The former grain trader extended his activities through a parent company called Renaissance Financial Holdings, encompassing Africa First Reassurance Corporation and with large shareholdings in others including Rainbow Tourism Group.
But Timba’s structure turned out to be a house of cards recently as the Finance Ministry suspended Renaissance Bank management – including Timba – and the Reserve Bank of Zimbabwe placed the investment bank under curatorship.
Stockbroker Thomas Shava is convinced that Timba lost control of Renaissance due to questionable deals. “Some transactions made by companies linked to Timba in the Zimbabwe Stock Exchange simply contravened sections of the Securities Act as there was total disregard for corporate governance,” said Shava.
VOA Studio 7 reporter Gibbs Dube traced Timba's decline.
The Reserve Bank itself, meanwhile, has not had much luck finding buyers for assets it had put on sale hoping to pay off some US$1.2 billion in debt.

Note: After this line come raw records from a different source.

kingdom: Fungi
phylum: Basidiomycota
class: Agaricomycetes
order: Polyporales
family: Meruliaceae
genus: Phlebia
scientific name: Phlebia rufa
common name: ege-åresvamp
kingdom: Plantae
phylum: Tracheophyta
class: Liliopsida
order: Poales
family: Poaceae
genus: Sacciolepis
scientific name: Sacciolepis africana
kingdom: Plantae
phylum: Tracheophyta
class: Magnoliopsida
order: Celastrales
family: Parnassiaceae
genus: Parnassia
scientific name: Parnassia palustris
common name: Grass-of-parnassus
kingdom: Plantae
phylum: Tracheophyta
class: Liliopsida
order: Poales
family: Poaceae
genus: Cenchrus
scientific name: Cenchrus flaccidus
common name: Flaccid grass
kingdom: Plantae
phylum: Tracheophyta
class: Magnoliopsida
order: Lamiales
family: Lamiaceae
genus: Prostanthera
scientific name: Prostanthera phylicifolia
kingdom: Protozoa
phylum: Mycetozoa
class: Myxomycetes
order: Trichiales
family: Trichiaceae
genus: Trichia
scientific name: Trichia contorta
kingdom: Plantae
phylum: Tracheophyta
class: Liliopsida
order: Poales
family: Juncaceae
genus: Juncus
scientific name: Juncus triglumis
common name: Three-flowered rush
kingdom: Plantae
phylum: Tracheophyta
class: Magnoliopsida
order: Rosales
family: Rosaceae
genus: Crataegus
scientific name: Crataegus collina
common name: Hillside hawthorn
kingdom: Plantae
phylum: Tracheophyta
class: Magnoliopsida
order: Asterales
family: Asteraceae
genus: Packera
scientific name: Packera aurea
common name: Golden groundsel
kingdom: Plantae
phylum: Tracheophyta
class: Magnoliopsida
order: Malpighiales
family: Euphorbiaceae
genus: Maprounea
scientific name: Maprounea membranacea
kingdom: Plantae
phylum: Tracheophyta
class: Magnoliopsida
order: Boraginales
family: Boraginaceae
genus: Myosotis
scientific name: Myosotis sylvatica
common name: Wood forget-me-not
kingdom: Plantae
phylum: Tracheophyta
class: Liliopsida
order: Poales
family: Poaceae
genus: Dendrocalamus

RBZ companies on the block include exchange-traded Tractive Power Holdings and Astra Holdings as well as Homelink, Tuli Coal and several others.
Sources said prospective buyers are worried no proper valuations of the firms have been prepared, raising concerns the companies could turn out to have large debts.
Economist John Robertson said most Zimbabweans cannot raise funds to buy shares in the Reserve Bank firms or purchase them outright.
“When they are sold they might get prices which are below the market values because of the lack of buyers with decent prices for them,” said Robertson.
Economist Masimba Kuchera said the RBZ has not followed proper procedures in moving to dispose of such assets. “We have not yet seen any government gazette or tender notice authorizing the sale of these RBZ assets,” Kuchera said.